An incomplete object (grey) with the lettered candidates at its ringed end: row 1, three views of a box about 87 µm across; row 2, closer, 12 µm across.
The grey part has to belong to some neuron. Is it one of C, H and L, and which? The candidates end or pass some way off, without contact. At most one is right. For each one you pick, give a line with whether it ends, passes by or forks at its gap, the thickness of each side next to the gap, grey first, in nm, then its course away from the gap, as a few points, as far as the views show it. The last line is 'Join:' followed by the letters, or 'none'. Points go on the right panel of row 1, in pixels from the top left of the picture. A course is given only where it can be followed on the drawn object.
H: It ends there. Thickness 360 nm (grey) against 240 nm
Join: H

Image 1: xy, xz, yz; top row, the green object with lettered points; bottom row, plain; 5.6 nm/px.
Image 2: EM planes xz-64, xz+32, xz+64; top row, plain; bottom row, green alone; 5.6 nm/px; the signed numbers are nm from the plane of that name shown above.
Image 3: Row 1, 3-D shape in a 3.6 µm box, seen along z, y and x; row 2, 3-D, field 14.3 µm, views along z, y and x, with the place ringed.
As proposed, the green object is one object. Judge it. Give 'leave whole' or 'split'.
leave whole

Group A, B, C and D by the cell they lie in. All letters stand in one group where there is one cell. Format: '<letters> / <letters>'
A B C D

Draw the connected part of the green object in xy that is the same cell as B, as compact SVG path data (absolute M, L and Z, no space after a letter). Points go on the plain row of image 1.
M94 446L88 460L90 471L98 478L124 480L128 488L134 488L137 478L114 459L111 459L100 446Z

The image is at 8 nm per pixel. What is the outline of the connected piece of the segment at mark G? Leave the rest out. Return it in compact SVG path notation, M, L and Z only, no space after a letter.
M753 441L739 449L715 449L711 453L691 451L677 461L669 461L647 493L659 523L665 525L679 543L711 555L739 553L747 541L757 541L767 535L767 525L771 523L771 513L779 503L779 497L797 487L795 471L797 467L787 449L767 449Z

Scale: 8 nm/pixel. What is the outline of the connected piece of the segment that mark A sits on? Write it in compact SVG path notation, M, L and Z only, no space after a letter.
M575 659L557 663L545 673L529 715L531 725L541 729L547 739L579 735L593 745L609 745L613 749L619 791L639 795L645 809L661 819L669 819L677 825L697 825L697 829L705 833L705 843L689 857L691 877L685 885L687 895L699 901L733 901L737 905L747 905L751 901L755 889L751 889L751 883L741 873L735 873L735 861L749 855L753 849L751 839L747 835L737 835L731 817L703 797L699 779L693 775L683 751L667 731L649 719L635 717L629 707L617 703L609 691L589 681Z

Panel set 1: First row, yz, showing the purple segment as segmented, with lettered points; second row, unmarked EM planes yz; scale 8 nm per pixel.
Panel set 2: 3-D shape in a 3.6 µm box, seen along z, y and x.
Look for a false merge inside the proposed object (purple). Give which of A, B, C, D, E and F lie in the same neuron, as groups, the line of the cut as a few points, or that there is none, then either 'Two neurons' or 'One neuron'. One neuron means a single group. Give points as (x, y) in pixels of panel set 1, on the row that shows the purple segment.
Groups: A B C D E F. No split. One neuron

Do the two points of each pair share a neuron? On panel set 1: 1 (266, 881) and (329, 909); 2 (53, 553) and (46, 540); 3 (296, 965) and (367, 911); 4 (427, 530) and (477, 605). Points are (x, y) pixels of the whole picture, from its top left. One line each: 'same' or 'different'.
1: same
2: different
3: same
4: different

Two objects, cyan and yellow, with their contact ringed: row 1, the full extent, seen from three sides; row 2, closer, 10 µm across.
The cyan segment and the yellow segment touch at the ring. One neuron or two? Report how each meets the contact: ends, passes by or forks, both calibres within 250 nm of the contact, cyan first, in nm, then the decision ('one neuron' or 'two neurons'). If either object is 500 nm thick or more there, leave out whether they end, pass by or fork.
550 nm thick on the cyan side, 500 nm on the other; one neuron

########

▶ ASSIGNMENT
Every entry should be reproduced exactly, with no part omitted.

▶ ANSWER TO THE PROBLEM
An incomplete object (grey) with the lettered candidates at its ringed end: row 1, three views of a box about 87 µm across; row 2, closer, 12 µm across.
The grey part has to belong to some neuron. Is it one of C, H and L, and which? The candidates end or pass some way off, without contact. At most one is right. For each one you pick, give a line with whether it ends, passes by or forks at its gap, the thickness of each side next to the gap, grey first, in nm, then its course away from the gap, as a few points, as far as the views show it. The last line is 'Join:' followed by the letters, or 'none'. Points go on the right panel of row 1, in pixels from the top left of the picture. A course is given only where it can be followed on the drawn object.
H: It ends there. Thickness 360 nm (grey) against 240 nm
Join: H

Image 1: xy, xz, yz; top row, the green object with lettered points; bottom row, plain; 5.6 nm/px.
Image 2: EM planes xz-64, xz+32, xz+64; top row, plain; bottom row, green alone; 5.6 nm/px; the signed numbers are nm from the plane of that name shown above.
Image 3: Row 1, 3-D shape in a 3.6 µm box, seen along z, y and x; row 2, 3-D, field 14.3 µm, views along z, y and x, with the place ringed.
As proposed, the green object is one object. Judge it. Give 'leave whole' or 'split'.
leave whole

Group A, B, C and D by the cell they lie in. All letters stand in one group where there is one cell. Format: '<letters> / <letters>'
A B C D

Draw the connected part of the green object in xy that is the same cell as B, as compact SVG path data (absolute M, L and Z, no space after a letter). Points go on the plain row of image 1.
M94 446L88 460L90 471L98 478L124 480L128 488L134 488L137 478L114 459L111 459L100 446Z

The image is at 8 nm per pixel. What is the outline of the connected piece of the segment at mark G? Leave the rest out. Return it in compact SVG path notation, M, L and Z only, no space after a letter.
M753 441L739 449L715 449L711 453L691 451L677 461L669 461L647 493L659 523L665 525L679 543L711 555L739 553L747 541L757 541L767 535L767 525L771 523L771 513L779 503L779 497L797 487L795 471L797 467L787 449L767 449Z

Scale: 8 nm/pixel. What is the outline of the connected piece of the segment that mark A sits on? Write it in compact SVG path notation, M, L and Z only, no space after a letter.
M575 659L557 663L545 673L529 715L531 725L541 729L547 739L579 735L593 745L609 745L613 749L619 791L639 795L645 809L661 819L669 819L677 825L697 825L697 829L705 833L705 843L689 857L691 877L685 885L687 895L699 901L733 901L737 905L747 905L751 901L755 889L751 889L751 883L741 873L735 873L735 861L749 855L753 849L751 839L747 835L737 835L731 817L703 797L699 779L693 775L683 751L667 731L649 719L635 717L629 707L617 703L609 691L589 681Z

Panel set 1: First row, yz, showing the purple segment as segmented, with lettered points; second row, unmarked EM planes yz; scale 8 nm per pixel.
Panel set 2: 3-D shape in a 3.6 µm box, seen along z, y and x.
Look for a false merge inside the proposed object (purple). Give which of A, B, C, D, E and F lie in the same neuron, as groups, the line of the cut as a few points, or that there is none, then either 'Two neurons' or 'One neuron'. One neuron means a single group. Give points as (x, y) in pixels of panel set 1, on the row that shows the purple segment.
Groups: A B C D E F. No split. One neuron

Do the two points of each pair share a neuron? On panel set 1: 1 (266, 881) and (329, 909); 2 (53, 553) and (46, 540); 3 (296, 965) and (367, 911); 4 (427, 530) and (477, 605). Points are (x, y) pixels of the whole picture, from its top left. One line each: 'same' or 'different'.
1: same
2: different
3: same
4: different

Two objects, cyan and yellow, with their contact ringed: row 1, the full extent, seen from three sides; row 2, closer, 10 µm across.
The cyan segment and the yellow segment touch at the ring. One neuron or two? Report how each meets the contact: ends, passes by or forks, both calibres within 250 nm of the contact, cyan first, in nm, then the decision ('one neuron' or 'two neurons'). If either object is 500 nm thick or more there, leave out whether they end, pass by or fork.
550 nm thick on the cyan side, 500 nm on the other; one neuron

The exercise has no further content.